▸ **DATA SHOWN**:
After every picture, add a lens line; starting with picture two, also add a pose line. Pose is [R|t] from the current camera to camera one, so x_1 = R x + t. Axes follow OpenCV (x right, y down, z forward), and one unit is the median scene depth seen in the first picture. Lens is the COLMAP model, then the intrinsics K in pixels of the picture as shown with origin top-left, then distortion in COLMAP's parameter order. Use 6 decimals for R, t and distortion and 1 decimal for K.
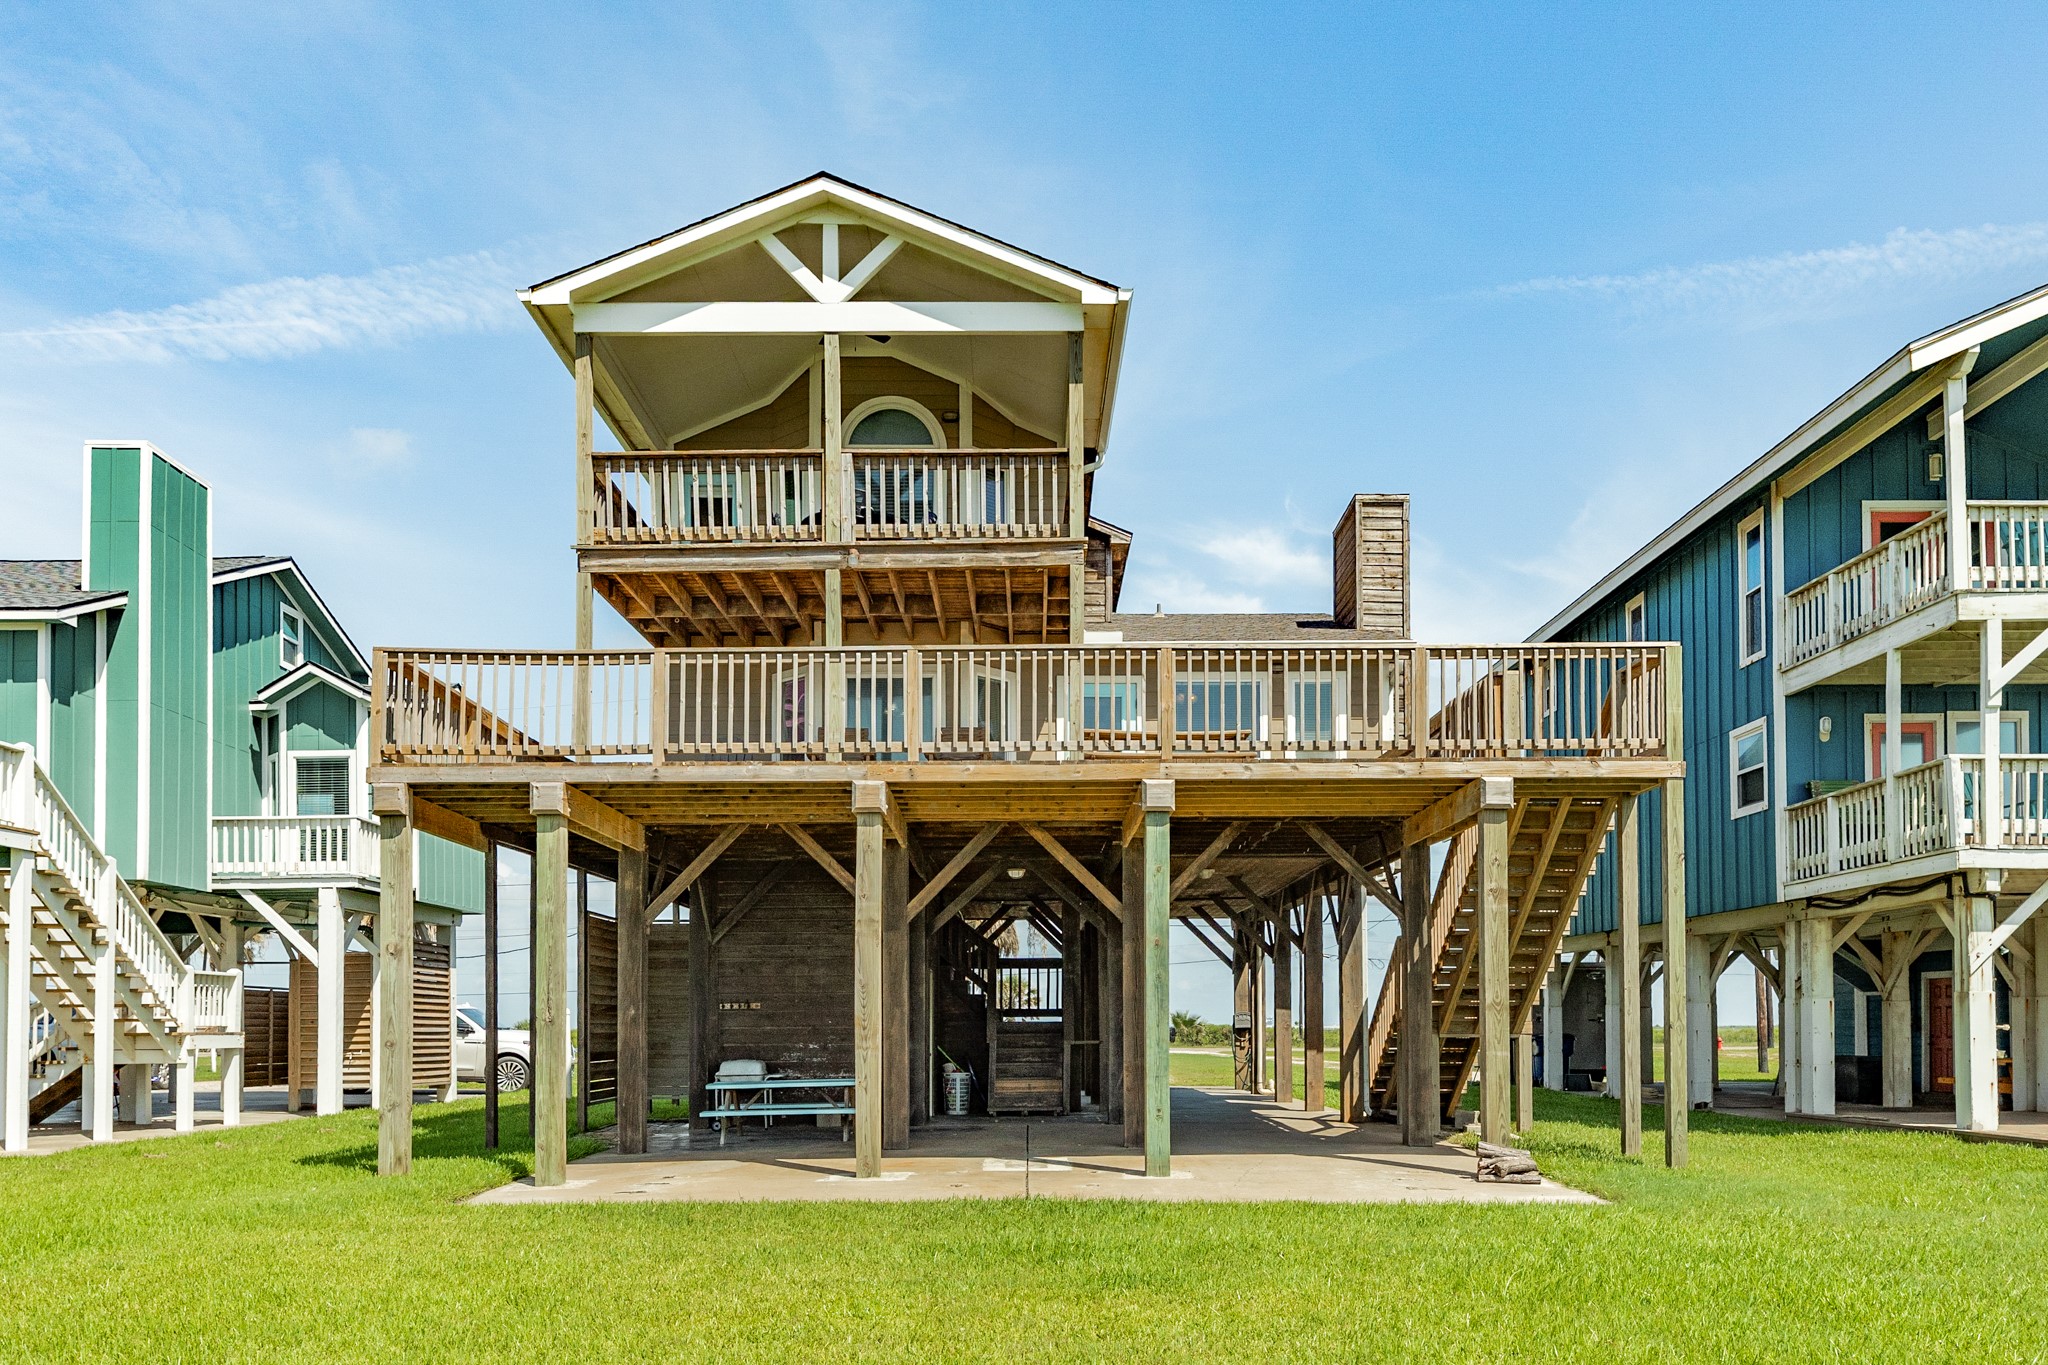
lens RADIAL K [[1211.5, 0, 1024.0], [0, 1211.5, 682.5], [0, 0, 1]] dist [0.000953, 0.000047]
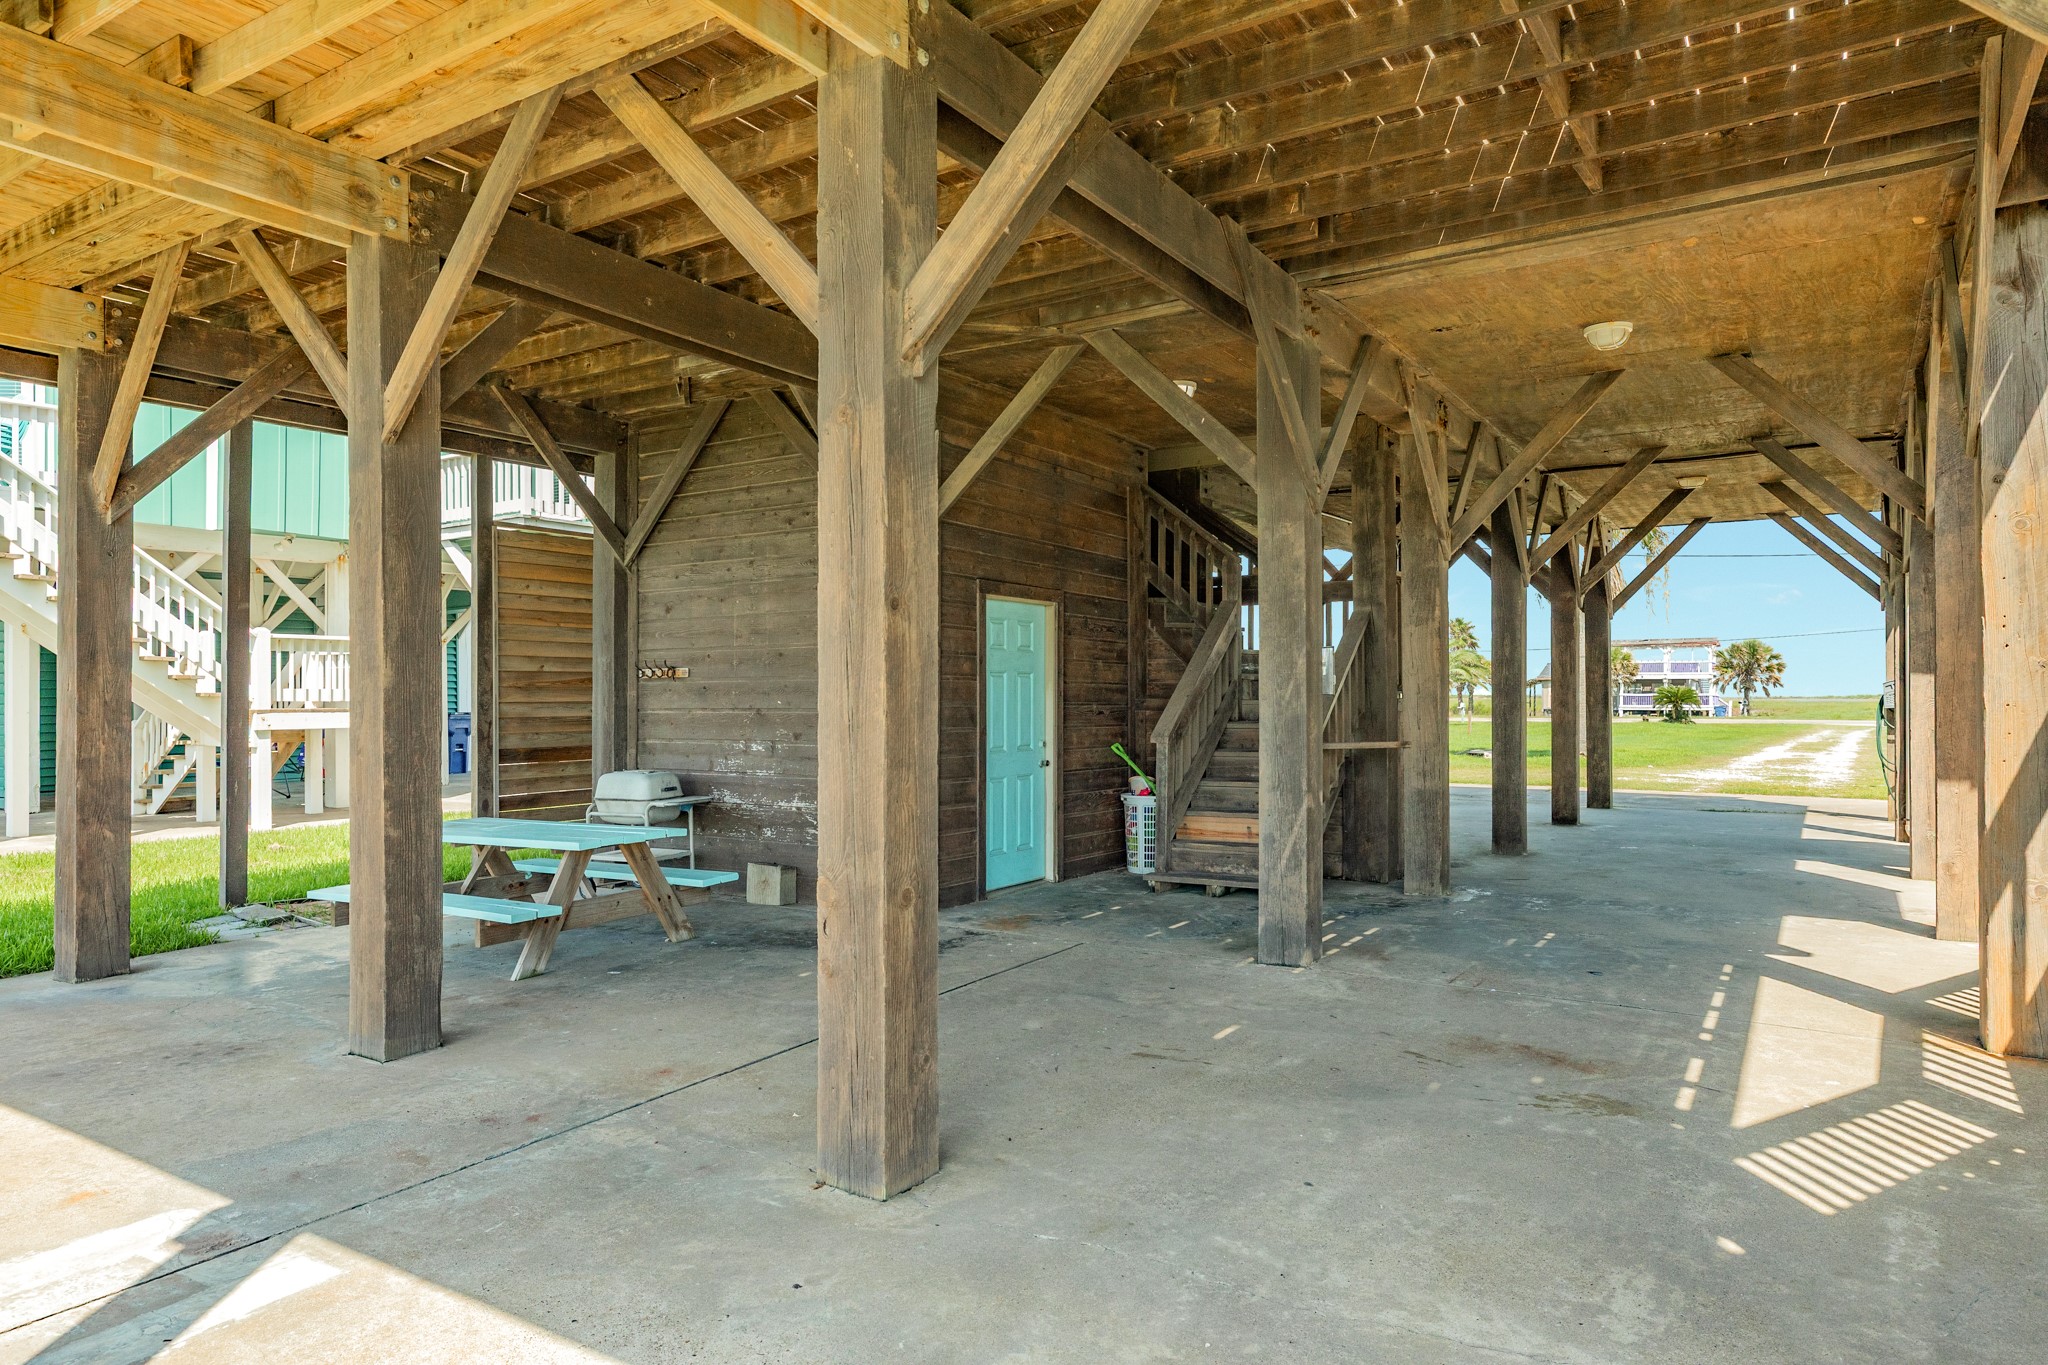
lens RADIAL K [[1238.1, 0, 1024.0], [0, 1238.1, 682.5], [0, 0, 1]] dist [0.000920, 0.000061]
pose [[0.840821, -0.004330, -0.541295, 0.202920], [0.149397, 0.962986, 0.224363, 0.167748], [0.520288, -0.269518, 0.810346, 0.622474]]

▸ **BRIEF**:
Reproduce the data exactly as it appears above. Pictures are to be left out.

▸ **REPLY TO THE EXERCISE**:
After every picture, add a lens line; starting with picture two, also add a pose line. Pose is [R|t] from the current camera to camera one, so x_1 = R x + t. Axes follow OpenCV (x right, y down, z forward), and one unit is the median scene depth seen in the first picture. Lens is the COLMAP model, then the intrinsics K in pixels of the picture as shown with origin top-left, then distortion in COLMAP's parameter order. Use 6 decimals for R, t and distortion and 1 decimal for K.
lens RADIAL K [[1211.5, 0, 1024.0], [0, 1211.5, 682.5], [0, 0, 1]] dist [0.000953, 0.000047]
lens RADIAL K [[1238.1, 0, 1024.0], [0, 1238.1, 682.5], [0, 0, 1]] dist [0.000920, 0.000061]
pose [[0.840821, -0.004330, -0.541295, 0.202920], [0.149397, 0.962986, 0.224363, 0.167748], [0.520288, -0.269518, 0.810346, 0.622474]]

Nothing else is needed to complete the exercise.